- _GIVEN REQUEST_
Count the lines in the rows below that contain the string "sketchPlane", with case significant. Reply with the number only.
INFORMATION PROVIDED start
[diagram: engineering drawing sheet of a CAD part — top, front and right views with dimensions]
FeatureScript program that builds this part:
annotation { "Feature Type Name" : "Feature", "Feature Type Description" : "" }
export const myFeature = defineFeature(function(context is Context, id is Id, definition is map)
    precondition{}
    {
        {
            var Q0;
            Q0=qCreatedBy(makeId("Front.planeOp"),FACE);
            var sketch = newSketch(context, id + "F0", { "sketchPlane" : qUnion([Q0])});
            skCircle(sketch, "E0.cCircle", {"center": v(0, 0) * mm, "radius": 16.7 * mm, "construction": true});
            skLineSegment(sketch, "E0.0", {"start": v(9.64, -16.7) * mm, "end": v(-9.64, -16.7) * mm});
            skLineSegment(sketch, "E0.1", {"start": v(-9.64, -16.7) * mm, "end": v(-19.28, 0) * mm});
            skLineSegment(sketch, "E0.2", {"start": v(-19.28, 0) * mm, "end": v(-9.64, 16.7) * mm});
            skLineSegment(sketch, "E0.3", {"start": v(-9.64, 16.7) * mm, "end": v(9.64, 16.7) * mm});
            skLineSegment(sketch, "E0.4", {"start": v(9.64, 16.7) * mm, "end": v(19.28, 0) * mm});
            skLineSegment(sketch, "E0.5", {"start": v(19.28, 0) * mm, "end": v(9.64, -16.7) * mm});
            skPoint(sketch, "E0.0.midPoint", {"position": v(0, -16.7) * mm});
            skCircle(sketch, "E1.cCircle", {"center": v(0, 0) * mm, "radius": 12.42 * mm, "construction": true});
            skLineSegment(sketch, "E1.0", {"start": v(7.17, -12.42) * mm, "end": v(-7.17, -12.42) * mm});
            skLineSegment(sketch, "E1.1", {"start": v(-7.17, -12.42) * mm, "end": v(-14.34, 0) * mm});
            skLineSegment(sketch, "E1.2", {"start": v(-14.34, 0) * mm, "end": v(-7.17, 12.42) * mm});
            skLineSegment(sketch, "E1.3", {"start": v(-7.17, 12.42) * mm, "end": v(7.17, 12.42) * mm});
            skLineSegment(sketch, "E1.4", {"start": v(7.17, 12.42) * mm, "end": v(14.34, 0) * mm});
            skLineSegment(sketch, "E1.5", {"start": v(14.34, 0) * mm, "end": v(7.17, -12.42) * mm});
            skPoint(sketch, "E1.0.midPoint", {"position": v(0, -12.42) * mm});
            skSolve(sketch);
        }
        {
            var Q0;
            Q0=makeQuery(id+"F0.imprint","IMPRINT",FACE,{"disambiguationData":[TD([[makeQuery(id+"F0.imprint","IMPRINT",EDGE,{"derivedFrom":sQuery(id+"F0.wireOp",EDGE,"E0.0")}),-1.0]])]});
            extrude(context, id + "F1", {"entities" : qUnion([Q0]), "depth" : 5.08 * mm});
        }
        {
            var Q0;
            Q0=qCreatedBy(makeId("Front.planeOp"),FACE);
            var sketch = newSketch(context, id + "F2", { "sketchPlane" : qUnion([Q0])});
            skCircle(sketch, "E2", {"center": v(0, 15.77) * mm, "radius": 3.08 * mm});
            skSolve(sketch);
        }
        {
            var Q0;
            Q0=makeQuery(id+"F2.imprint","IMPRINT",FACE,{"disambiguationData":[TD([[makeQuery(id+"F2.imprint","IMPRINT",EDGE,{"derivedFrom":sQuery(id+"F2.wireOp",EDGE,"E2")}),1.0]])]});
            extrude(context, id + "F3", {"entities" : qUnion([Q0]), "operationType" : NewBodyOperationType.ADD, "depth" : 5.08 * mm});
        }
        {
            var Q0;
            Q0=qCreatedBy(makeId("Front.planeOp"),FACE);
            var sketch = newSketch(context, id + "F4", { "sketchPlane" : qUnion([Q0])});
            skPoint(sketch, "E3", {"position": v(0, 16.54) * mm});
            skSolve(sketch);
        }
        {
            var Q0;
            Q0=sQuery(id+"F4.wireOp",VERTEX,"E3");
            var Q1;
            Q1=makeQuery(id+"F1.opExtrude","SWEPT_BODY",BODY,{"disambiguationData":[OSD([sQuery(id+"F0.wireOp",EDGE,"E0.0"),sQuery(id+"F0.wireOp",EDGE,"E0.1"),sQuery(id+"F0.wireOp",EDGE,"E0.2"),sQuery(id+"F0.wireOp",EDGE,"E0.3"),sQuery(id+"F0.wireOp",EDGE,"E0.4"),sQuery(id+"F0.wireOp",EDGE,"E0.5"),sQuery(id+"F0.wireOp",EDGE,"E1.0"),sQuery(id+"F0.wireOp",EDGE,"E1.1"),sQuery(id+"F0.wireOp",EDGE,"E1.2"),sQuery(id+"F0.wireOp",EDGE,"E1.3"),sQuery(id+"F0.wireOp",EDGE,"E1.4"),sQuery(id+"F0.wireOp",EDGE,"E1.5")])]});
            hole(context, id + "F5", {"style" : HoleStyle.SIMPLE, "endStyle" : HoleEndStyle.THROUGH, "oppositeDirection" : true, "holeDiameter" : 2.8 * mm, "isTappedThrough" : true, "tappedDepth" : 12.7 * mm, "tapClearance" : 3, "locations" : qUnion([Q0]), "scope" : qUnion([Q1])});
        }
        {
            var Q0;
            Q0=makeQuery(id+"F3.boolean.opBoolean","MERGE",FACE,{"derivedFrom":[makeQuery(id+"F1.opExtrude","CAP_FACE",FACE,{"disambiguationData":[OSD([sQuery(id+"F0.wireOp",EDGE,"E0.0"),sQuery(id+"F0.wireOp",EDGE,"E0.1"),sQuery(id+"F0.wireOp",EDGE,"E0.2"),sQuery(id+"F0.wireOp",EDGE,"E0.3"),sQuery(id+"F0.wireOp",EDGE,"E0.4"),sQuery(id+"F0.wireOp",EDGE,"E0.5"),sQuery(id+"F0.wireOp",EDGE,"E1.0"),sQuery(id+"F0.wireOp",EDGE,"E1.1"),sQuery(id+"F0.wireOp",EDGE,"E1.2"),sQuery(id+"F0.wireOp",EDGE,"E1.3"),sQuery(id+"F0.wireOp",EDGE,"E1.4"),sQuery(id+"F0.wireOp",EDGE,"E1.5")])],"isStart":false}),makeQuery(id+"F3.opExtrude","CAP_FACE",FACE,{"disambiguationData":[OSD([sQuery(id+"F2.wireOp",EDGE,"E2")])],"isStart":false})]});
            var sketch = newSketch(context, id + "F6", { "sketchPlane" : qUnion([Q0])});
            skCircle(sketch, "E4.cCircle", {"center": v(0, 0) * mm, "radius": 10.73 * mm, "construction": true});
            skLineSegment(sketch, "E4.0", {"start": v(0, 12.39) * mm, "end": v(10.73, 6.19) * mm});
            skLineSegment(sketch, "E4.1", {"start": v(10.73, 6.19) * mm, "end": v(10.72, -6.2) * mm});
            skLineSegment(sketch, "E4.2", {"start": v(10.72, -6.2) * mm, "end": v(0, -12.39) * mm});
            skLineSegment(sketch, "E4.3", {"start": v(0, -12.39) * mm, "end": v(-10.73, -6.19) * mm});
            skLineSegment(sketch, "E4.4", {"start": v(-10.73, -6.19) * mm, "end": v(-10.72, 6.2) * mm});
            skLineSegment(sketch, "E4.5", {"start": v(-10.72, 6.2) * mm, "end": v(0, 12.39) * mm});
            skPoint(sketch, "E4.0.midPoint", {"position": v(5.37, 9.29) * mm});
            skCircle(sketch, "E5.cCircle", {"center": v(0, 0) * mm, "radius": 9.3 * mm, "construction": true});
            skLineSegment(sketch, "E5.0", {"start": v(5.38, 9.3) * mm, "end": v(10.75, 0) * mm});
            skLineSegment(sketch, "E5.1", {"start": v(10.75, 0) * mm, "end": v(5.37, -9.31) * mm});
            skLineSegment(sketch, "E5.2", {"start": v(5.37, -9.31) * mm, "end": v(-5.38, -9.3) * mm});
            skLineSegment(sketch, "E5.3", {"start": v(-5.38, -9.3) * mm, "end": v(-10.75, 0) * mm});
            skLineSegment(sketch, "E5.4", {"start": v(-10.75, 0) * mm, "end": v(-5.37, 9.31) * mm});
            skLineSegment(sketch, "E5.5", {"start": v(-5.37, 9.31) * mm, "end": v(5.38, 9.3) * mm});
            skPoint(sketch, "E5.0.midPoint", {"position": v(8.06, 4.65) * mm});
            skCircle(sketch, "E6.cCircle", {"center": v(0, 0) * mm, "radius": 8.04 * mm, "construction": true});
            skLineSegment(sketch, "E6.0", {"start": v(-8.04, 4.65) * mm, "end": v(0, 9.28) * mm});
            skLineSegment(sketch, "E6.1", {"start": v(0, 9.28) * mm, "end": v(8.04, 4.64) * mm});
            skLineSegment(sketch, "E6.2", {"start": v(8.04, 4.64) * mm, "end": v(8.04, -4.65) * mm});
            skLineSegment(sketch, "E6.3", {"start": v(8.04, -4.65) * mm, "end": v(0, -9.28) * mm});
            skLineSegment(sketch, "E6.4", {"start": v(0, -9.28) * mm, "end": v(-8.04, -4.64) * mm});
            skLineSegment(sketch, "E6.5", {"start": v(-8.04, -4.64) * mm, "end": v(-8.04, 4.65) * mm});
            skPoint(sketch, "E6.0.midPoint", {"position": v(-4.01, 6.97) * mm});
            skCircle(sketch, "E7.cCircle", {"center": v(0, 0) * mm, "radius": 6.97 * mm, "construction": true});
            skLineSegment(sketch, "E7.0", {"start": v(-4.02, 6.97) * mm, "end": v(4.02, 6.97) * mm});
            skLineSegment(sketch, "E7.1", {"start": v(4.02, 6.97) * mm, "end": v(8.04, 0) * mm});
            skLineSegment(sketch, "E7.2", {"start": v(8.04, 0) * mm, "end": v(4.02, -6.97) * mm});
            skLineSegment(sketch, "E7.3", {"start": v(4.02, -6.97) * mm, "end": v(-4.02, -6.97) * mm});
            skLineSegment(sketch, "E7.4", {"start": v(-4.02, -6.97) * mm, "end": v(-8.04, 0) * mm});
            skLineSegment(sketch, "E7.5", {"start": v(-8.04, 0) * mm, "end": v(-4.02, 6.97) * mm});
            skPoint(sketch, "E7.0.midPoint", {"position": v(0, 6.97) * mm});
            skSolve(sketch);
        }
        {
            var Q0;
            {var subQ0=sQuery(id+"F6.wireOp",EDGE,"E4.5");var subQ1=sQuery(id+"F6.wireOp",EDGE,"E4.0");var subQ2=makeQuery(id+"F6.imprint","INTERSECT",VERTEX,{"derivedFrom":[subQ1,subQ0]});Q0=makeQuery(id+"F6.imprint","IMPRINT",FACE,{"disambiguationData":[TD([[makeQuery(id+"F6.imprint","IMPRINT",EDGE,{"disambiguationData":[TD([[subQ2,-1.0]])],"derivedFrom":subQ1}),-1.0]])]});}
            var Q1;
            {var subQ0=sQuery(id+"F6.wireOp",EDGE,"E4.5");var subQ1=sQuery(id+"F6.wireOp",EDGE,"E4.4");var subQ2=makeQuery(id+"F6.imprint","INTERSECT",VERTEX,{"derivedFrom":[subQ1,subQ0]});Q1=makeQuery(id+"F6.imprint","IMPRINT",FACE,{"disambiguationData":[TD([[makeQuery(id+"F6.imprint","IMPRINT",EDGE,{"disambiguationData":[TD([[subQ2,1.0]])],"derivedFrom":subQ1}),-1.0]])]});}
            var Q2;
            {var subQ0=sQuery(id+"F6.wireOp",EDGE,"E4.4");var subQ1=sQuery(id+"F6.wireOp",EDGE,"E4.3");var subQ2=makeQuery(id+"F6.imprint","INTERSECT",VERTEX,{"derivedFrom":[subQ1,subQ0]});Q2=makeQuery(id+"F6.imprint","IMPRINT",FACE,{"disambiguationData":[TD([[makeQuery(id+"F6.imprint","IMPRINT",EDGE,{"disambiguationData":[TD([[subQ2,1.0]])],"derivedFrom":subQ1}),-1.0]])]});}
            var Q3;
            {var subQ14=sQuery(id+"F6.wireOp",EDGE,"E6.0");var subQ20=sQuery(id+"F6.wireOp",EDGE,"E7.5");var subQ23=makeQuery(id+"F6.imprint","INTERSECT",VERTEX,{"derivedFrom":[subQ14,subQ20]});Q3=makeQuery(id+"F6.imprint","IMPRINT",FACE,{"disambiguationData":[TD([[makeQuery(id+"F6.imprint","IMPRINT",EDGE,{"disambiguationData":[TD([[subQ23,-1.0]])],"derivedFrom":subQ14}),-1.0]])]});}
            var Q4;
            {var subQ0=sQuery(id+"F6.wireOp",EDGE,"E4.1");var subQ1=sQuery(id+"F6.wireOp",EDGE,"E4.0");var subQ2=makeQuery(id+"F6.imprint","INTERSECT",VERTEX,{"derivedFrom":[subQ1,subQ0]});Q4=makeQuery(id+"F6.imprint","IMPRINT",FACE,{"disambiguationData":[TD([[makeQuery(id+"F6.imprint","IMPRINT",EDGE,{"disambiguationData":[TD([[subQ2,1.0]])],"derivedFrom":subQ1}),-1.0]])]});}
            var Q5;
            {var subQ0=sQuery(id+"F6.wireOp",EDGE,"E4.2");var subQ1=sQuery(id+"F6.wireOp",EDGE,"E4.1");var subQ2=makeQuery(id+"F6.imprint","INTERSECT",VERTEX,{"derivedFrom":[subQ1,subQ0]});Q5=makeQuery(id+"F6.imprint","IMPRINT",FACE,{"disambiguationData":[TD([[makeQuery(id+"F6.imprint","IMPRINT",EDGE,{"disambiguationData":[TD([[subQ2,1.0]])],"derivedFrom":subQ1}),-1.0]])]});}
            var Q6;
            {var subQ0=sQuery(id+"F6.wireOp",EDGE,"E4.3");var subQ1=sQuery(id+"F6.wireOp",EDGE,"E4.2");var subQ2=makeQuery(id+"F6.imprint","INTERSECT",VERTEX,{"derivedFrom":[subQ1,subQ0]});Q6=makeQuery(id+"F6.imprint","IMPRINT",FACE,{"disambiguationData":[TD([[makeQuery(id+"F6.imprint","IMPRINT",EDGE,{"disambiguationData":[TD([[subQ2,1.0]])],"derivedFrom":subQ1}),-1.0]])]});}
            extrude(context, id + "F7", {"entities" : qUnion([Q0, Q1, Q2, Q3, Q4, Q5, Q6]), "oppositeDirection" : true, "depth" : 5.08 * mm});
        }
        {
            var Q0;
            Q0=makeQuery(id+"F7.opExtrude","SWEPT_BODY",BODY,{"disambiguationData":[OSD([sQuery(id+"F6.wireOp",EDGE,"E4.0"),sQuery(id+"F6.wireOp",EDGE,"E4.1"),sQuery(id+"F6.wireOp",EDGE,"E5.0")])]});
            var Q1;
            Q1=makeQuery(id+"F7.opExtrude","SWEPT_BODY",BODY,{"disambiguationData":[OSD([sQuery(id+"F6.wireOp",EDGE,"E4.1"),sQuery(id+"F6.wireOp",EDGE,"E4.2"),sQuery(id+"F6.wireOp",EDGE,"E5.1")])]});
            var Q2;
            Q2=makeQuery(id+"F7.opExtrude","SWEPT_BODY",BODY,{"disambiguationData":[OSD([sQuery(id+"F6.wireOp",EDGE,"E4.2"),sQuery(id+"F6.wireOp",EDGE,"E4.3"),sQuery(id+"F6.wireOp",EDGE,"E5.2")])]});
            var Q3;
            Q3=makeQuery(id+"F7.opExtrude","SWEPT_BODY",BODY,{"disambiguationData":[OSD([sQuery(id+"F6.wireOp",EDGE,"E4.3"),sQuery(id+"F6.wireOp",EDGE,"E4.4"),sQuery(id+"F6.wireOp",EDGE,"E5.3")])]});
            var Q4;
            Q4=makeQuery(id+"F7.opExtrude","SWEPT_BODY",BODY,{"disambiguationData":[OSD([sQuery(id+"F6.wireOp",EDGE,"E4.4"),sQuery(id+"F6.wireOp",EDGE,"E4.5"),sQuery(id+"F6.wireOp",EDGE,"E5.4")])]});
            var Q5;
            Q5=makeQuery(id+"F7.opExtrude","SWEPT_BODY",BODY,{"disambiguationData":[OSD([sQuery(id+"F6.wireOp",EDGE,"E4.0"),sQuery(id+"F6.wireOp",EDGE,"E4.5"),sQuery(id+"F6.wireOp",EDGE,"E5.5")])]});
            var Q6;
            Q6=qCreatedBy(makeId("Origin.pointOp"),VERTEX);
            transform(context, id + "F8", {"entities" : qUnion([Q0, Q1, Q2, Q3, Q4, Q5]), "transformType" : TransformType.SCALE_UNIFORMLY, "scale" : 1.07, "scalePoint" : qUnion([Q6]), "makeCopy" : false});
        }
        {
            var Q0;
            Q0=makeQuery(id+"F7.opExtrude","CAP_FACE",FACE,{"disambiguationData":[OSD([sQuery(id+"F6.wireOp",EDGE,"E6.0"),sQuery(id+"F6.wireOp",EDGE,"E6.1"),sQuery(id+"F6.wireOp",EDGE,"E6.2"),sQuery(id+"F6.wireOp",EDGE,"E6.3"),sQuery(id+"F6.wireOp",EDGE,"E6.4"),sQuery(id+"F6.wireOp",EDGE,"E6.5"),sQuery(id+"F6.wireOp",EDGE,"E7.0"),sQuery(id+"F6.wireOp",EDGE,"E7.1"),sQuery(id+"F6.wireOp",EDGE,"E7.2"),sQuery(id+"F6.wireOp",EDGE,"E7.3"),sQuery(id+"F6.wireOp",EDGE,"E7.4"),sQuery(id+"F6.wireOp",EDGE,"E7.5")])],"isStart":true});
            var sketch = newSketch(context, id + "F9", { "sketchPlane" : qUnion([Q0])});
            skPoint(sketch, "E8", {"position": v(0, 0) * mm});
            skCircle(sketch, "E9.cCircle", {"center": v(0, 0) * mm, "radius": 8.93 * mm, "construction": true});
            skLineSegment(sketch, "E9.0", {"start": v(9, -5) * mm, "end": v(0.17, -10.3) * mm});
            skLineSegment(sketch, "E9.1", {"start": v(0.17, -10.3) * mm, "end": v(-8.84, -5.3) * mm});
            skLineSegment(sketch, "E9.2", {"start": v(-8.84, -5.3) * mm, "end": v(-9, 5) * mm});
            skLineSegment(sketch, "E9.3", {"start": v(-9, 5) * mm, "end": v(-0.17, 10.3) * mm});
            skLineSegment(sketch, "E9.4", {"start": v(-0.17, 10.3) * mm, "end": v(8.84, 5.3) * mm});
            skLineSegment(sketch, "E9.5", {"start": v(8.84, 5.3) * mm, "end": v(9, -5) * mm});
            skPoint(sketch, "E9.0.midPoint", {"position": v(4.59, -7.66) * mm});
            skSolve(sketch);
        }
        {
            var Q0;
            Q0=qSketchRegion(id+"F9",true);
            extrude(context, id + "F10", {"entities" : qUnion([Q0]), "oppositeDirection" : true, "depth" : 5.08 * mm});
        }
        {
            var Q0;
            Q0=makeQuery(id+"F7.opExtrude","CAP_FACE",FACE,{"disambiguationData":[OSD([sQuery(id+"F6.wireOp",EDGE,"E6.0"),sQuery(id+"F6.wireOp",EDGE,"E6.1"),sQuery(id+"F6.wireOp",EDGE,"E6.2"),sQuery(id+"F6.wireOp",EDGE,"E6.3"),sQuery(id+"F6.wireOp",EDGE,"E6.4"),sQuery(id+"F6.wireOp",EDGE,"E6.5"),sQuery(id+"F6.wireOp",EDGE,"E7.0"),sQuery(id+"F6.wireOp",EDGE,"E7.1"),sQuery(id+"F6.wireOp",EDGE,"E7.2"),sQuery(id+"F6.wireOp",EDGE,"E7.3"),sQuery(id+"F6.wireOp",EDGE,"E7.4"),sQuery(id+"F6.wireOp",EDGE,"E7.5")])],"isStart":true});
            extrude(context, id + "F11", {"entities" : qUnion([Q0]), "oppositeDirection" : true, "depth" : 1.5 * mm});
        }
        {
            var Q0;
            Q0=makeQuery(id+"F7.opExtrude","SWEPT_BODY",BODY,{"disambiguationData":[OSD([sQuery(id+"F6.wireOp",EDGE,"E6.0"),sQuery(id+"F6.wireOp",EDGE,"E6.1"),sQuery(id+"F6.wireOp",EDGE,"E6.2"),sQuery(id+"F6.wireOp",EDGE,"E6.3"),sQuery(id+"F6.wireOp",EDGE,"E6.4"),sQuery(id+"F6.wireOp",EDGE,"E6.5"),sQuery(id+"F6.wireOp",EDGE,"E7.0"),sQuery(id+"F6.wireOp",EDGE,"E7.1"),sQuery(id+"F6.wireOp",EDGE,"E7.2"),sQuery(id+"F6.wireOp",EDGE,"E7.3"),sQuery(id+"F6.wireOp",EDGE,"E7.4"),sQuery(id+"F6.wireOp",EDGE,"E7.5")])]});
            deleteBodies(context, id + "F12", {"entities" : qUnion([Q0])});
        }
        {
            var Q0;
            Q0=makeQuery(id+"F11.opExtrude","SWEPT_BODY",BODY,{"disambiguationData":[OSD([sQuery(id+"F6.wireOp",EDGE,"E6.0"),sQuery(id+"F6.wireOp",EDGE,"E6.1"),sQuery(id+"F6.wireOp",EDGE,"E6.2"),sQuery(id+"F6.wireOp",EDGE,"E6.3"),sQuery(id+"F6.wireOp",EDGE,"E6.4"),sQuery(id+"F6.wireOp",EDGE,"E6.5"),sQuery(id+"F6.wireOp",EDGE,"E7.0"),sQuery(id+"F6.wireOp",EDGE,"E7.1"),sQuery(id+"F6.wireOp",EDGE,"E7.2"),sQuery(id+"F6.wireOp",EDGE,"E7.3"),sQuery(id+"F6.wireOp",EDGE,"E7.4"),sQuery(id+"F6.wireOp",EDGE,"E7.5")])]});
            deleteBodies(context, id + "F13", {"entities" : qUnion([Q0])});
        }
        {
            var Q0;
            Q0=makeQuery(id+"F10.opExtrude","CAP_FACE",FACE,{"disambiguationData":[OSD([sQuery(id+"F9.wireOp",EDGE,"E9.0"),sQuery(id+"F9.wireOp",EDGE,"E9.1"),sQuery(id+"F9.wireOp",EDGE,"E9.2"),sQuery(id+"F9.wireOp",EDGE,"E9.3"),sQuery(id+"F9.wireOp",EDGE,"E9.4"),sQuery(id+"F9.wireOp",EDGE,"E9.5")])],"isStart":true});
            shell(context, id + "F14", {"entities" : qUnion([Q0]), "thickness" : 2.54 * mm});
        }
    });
INFORMATION PROVIDED end
- _RESULT FOR THIS EXERCISE_
5